Open xiyichen opened 1 day ago

xiyichen commented 1 day ago

Nice work! I'm trying to reproduce your training code by modifying the code from DynamiCrafter.

If I understand correctly, the camera parameters are not passed into the diffusion as additional conditionings, and the only information the network has about the viewpoints is the point cloud renderings. Please correct me if I got that wrong.

I still have a few questions about training:

  1. How do you sample the 25 frames for each data sample during training? Are you randomly sampling 25 consecutive frames for each scene, or do you use some other strategies? Do you also use dust3r to construct point clouds from the 25 frames during training, or do you use any other source of point clouds?
  2. When training the model for single-view NVS, did you use any captions?
  3. Do you use fps control as in DynamiCrafter for this work? If the scene is static (i.e., no motion), isn't the fps information redundant in this case?

Looking forward to your response!

Drexubery commented 15 hours ago

Hi, thanks for your interest in our work! Yes, it's quite easy to reproduce the training code using that of DynamiCrafter; the only modifications needed are to the training data and some data loader scripts.

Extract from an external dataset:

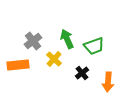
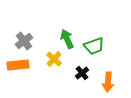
gray cross: moved 9 px left
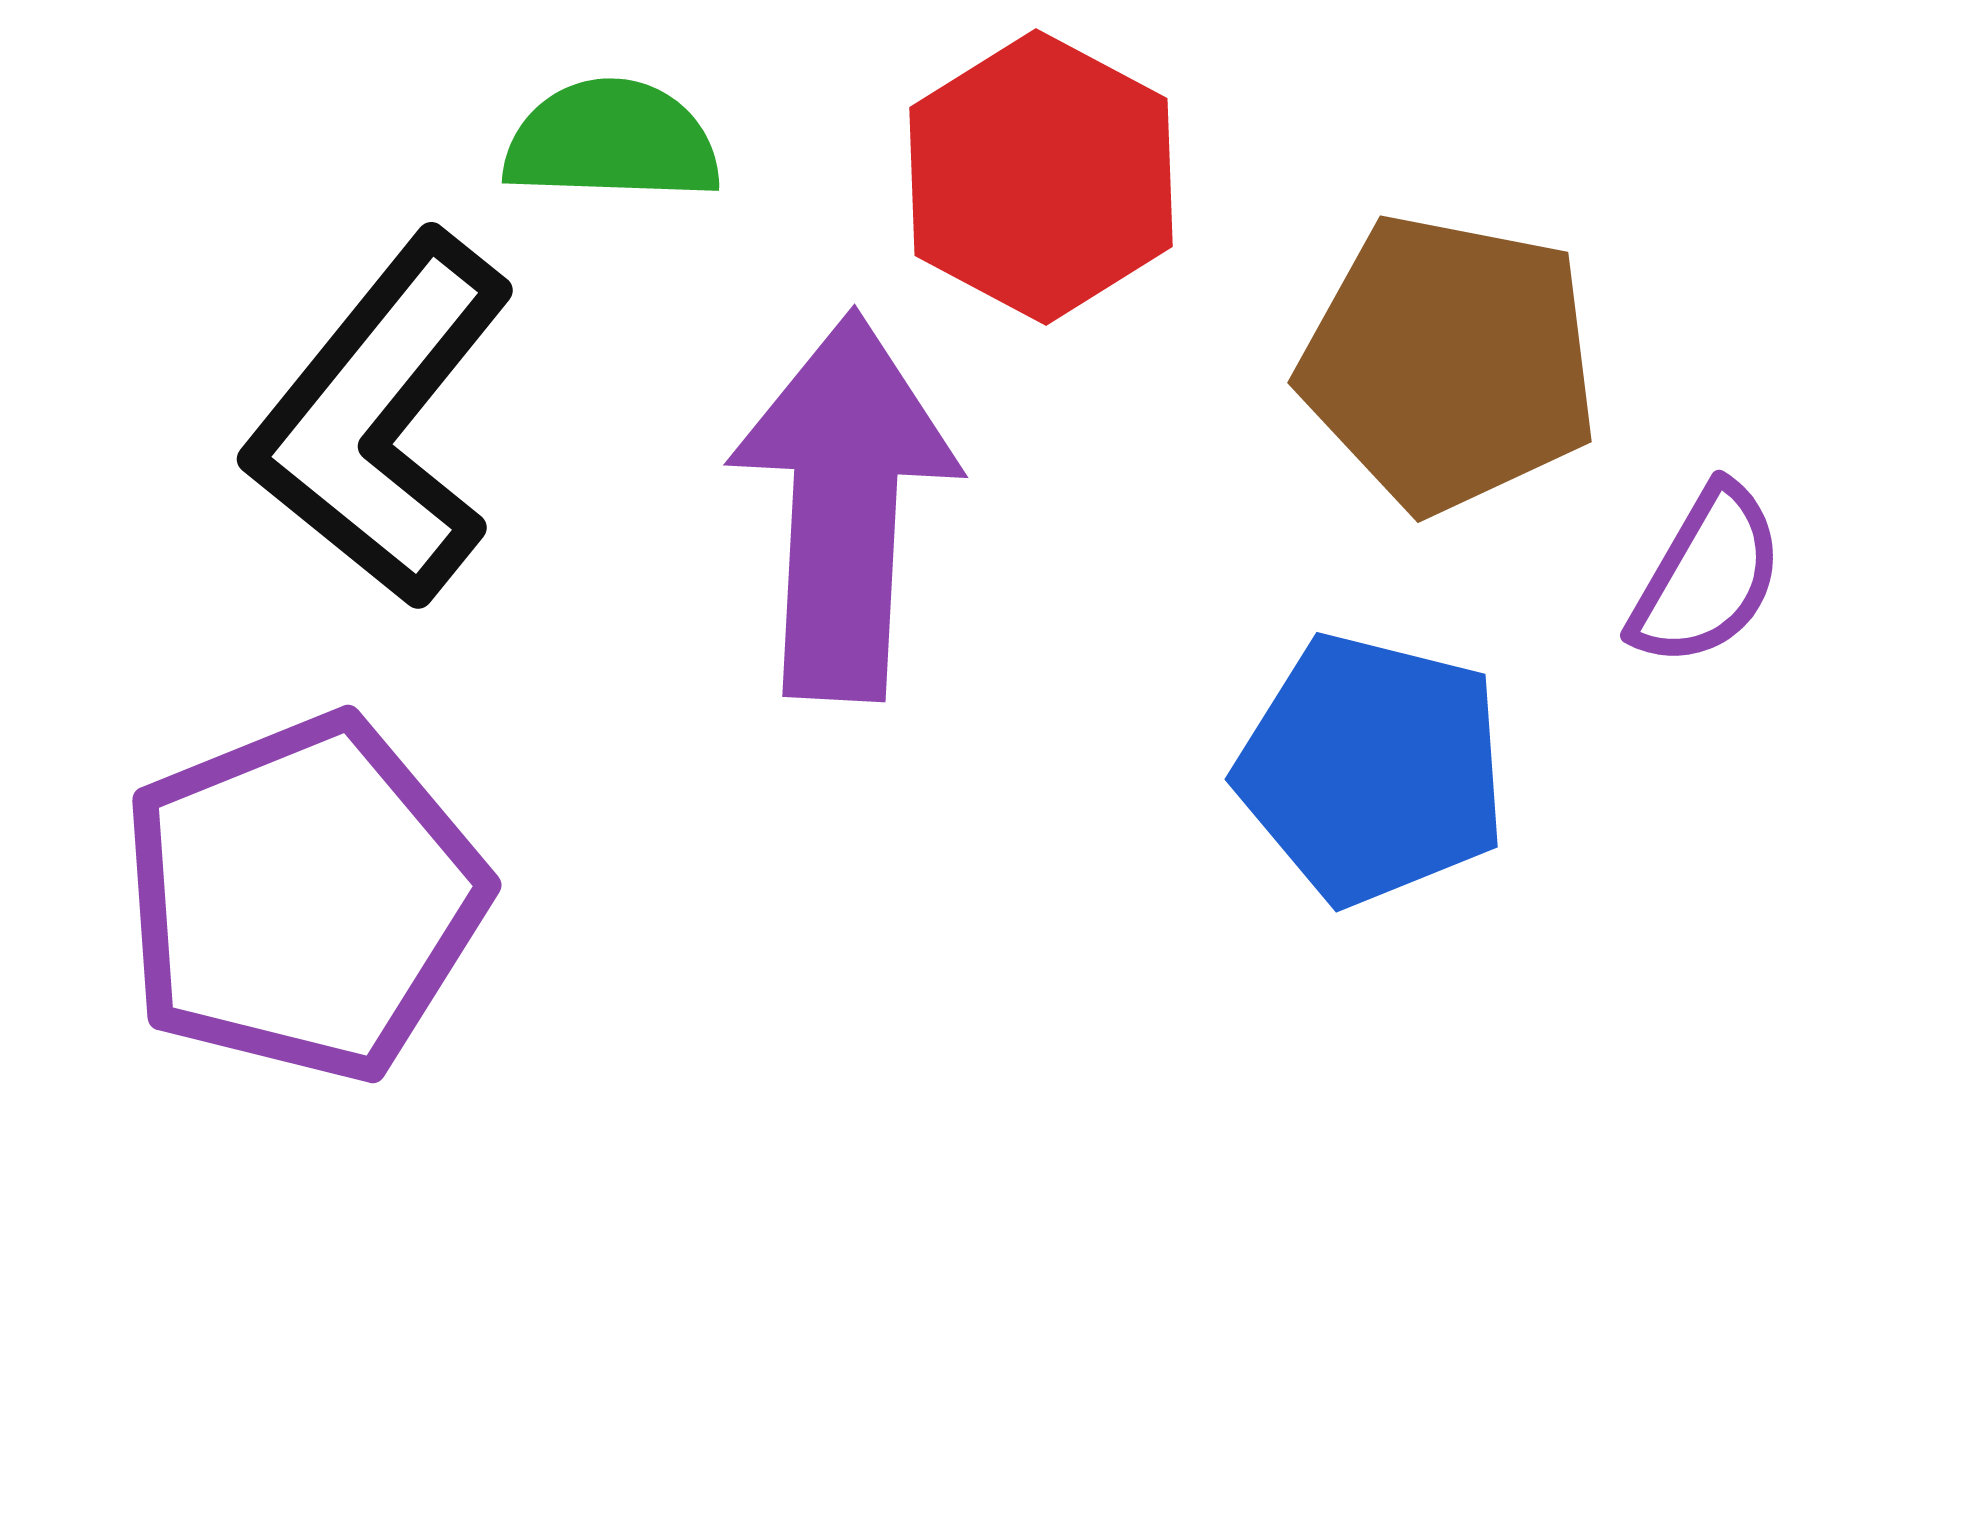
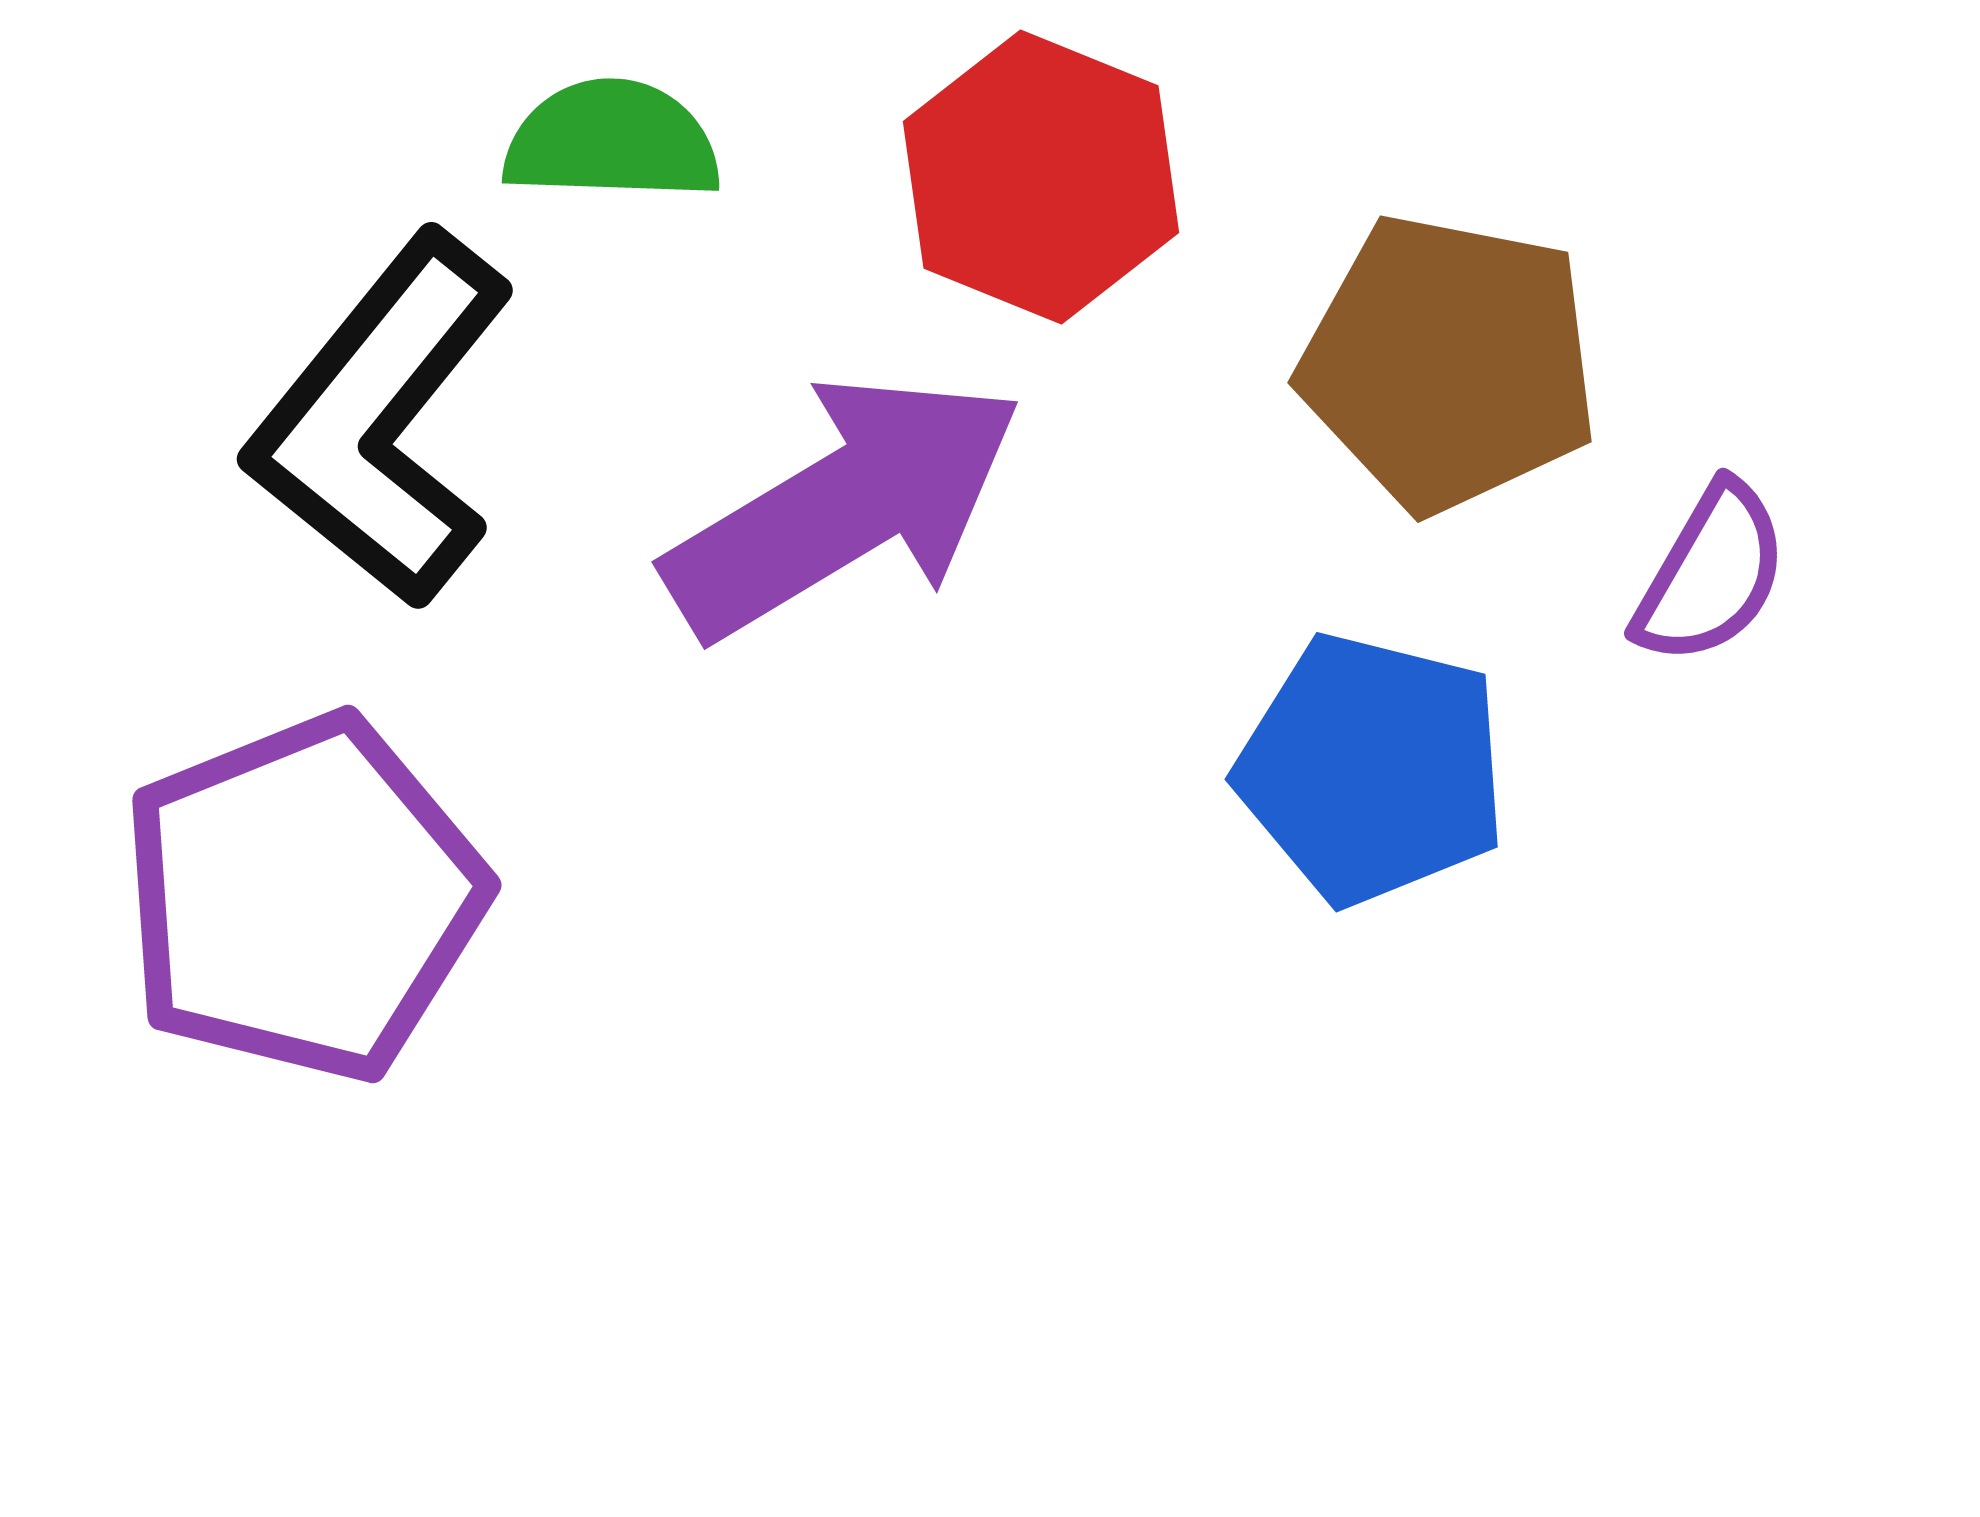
red hexagon: rotated 6 degrees counterclockwise
purple arrow: rotated 56 degrees clockwise
purple semicircle: moved 4 px right, 2 px up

  1. As noted in the paper, we randomly sample 25 consecutive frames for each scene and use DUSt3R to reconstruct a globally aligned point cloud from all 25 frames. We then randomly select one or more frames from the point cloud, dropping the others, and render it using the camera poses previously generated by DUSt3R to obtain a point cloud render result.
  2. We use a fixed caption: "Rotating view of a scene."
  3. We set the FPS to 10 during both training and inference.
xiyichen commented 13 hours ago

Thanks for your quick reply! There's one part that I don't quite understand:

We then randomly select one or more frames from the point cloud, dropping the others, and render it using the camera poses previously generated by DUSt3R to obtain a point cloud render result.

If I understand correctly, Dust3r gives 25 point clouds, one for each frame, and all of them are globally aligned in the world space with the recovered camera poses. In each training clip, do you always use a random one from the 25 point clouds and render view-dependent point cloud images for all 25 views, or do you randomly sample from a few of the 25 point clouds and render them?

If you only use point clouds for one view, the renders could be bad if the viewpoint deviation is large. Have you tried to render point clouds merged from all frames?